Friday 30 April 2010

BoJ leaves rates unchanged

The Bank of Japan left interest rates unchanged today. Bloomberg reports:

The Bank of Japan kept interest rates near zero and said it will examine ways to help strengthen the economic recovery.

Governor Masaaki Shirakawa “has instructed the staff to examine and report on another occasion, on possible ways to support private financial institutions in terms of fund provisioning with a view to strengthening the foundations for economic growth,” the central bank said in a statement today.

Economic reports released in Japan today mostly showed that the economy is continuing to grow.

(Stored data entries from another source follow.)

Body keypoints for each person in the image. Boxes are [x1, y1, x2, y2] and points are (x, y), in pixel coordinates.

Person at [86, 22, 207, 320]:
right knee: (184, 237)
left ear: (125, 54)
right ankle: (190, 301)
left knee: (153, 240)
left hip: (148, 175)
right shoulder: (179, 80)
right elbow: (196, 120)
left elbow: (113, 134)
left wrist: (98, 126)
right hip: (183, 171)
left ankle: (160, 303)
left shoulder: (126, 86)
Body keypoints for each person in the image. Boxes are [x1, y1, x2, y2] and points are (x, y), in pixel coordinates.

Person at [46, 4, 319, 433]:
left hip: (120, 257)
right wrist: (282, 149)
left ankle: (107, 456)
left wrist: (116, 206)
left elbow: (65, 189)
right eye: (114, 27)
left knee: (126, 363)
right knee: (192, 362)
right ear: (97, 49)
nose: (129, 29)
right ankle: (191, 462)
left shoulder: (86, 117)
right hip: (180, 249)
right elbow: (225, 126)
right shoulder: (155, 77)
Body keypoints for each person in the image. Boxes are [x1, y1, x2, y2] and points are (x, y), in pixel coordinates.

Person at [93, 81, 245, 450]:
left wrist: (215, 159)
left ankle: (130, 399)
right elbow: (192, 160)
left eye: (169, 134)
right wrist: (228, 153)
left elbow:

Consumer prices excluding fresh food fell 1.2 percent in March from a year earlier, the 13th straight decline, the statistics bureau said today.

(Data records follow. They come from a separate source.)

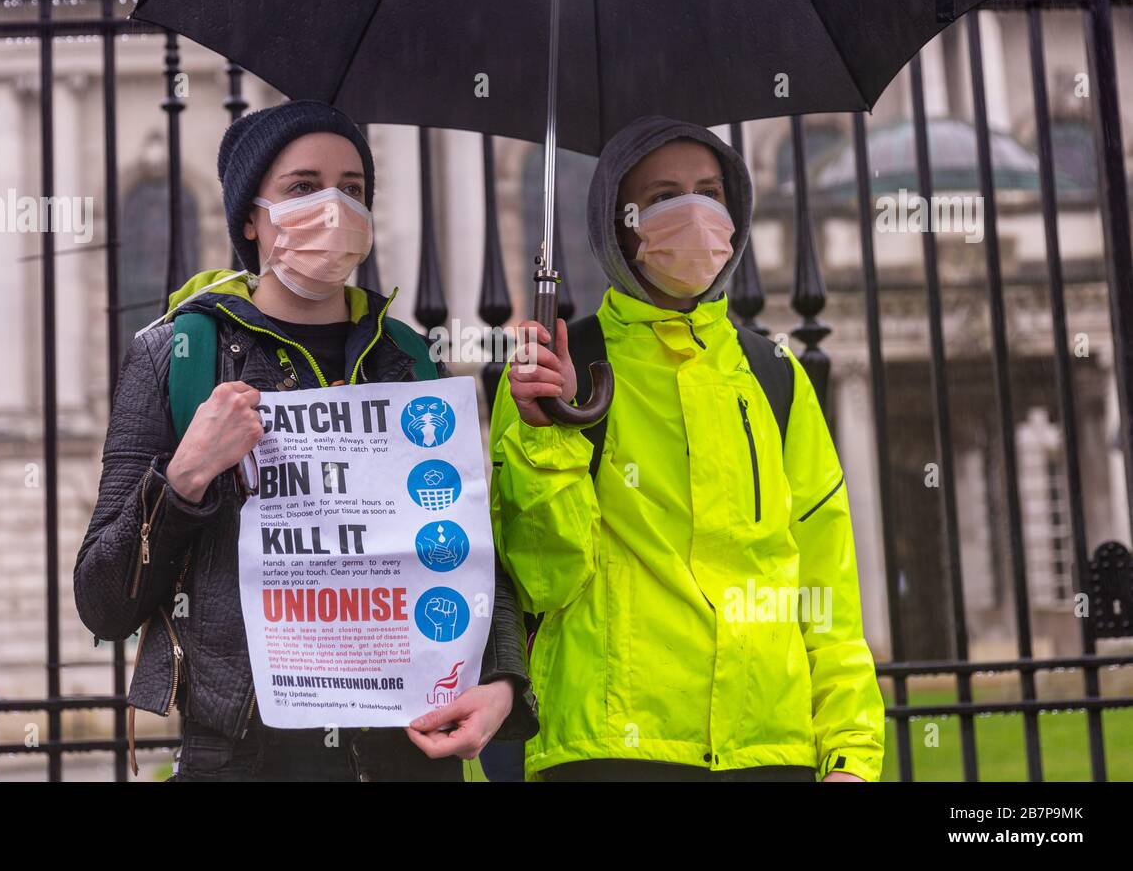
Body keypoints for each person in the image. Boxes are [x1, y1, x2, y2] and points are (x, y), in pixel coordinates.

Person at [75, 99, 537, 781]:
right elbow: (103, 600)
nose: (334, 208)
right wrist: (183, 479)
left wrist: (501, 682)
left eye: (353, 189)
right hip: (245, 757)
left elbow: (465, 552)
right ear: (252, 221)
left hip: (404, 756)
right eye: (303, 187)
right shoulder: (175, 354)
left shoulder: (407, 357)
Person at [489, 115, 885, 782]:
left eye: (709, 192)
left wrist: (850, 753)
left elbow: (825, 588)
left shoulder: (775, 375)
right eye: (666, 196)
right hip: (609, 752)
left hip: (769, 752)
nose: (694, 212)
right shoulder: (556, 371)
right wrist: (545, 433)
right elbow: (541, 578)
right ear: (620, 223)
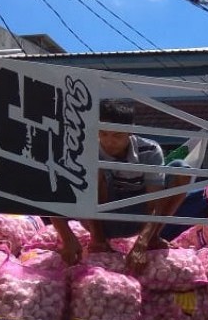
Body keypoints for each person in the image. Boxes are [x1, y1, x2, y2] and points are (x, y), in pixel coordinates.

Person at [52, 100, 194, 272]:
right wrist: (67, 238)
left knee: (182, 170)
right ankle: (98, 240)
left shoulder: (149, 150)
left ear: (130, 131)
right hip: (100, 218)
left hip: (138, 217)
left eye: (117, 136)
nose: (108, 141)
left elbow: (153, 203)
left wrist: (142, 244)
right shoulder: (84, 148)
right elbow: (52, 189)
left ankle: (153, 237)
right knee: (90, 168)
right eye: (103, 134)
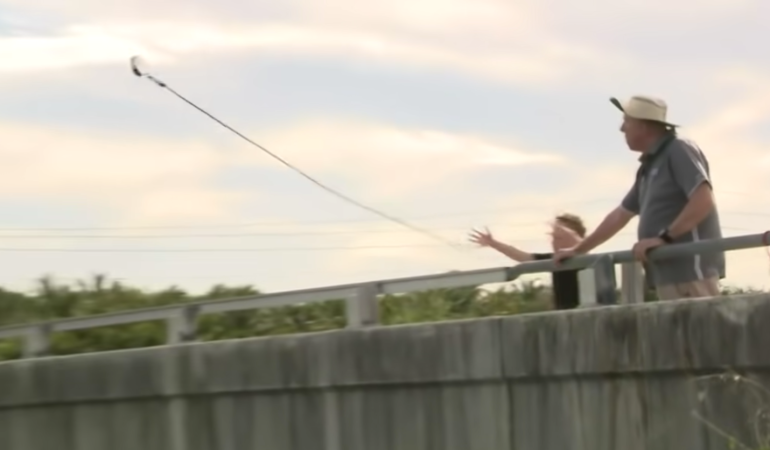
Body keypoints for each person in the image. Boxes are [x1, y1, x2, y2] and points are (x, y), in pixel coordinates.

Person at [554, 95, 725, 300]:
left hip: (690, 274)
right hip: (669, 275)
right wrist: (578, 250)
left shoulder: (679, 149)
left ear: (643, 126)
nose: (622, 128)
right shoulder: (649, 165)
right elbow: (620, 215)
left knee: (702, 332)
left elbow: (703, 200)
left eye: (627, 121)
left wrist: (663, 238)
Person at [468, 213, 589, 310]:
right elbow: (523, 257)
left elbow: (583, 249)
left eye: (559, 236)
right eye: (553, 236)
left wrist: (574, 241)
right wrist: (493, 243)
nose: (554, 241)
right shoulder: (554, 259)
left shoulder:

Other reports showed household spending rose 4.4 percent, the biggest advance since May 2004, and wages advanced for the first time in 22 months. Industrial production climbed 0.3 percent in March from February, when output declined for the first time in a year...

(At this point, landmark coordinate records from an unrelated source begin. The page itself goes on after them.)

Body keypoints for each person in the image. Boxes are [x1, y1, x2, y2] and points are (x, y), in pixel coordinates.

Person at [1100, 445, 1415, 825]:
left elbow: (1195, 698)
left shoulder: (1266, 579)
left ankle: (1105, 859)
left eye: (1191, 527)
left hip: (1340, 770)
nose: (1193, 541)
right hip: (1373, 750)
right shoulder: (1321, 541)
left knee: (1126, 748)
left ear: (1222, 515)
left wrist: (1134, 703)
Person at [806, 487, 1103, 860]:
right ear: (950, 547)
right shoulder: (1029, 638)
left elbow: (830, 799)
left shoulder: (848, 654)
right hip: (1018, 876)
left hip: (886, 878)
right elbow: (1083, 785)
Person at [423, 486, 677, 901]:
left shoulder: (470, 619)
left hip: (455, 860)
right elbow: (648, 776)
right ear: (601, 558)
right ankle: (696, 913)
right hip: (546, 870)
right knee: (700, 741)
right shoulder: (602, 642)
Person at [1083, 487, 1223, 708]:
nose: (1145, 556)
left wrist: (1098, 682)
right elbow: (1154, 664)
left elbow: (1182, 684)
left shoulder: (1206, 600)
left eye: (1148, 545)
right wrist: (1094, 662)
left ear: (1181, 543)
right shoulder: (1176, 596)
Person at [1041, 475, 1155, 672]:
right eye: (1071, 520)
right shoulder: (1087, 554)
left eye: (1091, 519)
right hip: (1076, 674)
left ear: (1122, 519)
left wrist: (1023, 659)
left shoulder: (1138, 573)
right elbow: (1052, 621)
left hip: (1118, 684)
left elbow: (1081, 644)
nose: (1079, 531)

Job prospects improved in March, with the ratio of positions available to applicants climbing to 0.49, a Labor Ministry report showed today. The unemployment rate unexpectedly climbed to 5 percent as college graduates entered the labor market. The median estimate of economists was for the rate to stay at 4.9 percent.

Another report from Japan today showed that the Nomura/JMMA manufacturing PMI rose to 53.5 in April from 52.4 in March.

Thursday's economic reports from Europe and the US had also been mostly positive.

In Europe, Bloomberg reports an improvement in economic confidence.

European confidence in the economic outlook improved to the highest in more than two years and German unemployment plunged amid signs the euro-area recovery is strengthening even as Greece’s fiscal crisis spreads across the region.

An index of executive and consumer sentiment in the 16 euro nations rose to 100.6 in April from a revised 97.9 in March, the European Commission in Brussels said today. That exceeded the 99.4 median estimate of 24 economists in a Bloomberg News survey. In Germany, the region’s largest economy, unemployment fell 68,000 to 3.29 million in April, almost seven times more than economists had forecast.

In the US, Reuters reports a fall in jobless claims.

The number of U.S. workers submitting new claims for unemployment benefits fell slightly last week, implying only a gradual labor market improvement even as the economic recovery broadens out...

Initial claims for state unemployment benefits fell 11,000 to a seasonally adjusted 448,000, the Labor Department said. That was slightly below market expectations claims would drop to 445,000...

Separately, the Chicago Federal Reserve national activity index rose in March, but still indicated below-trend growth.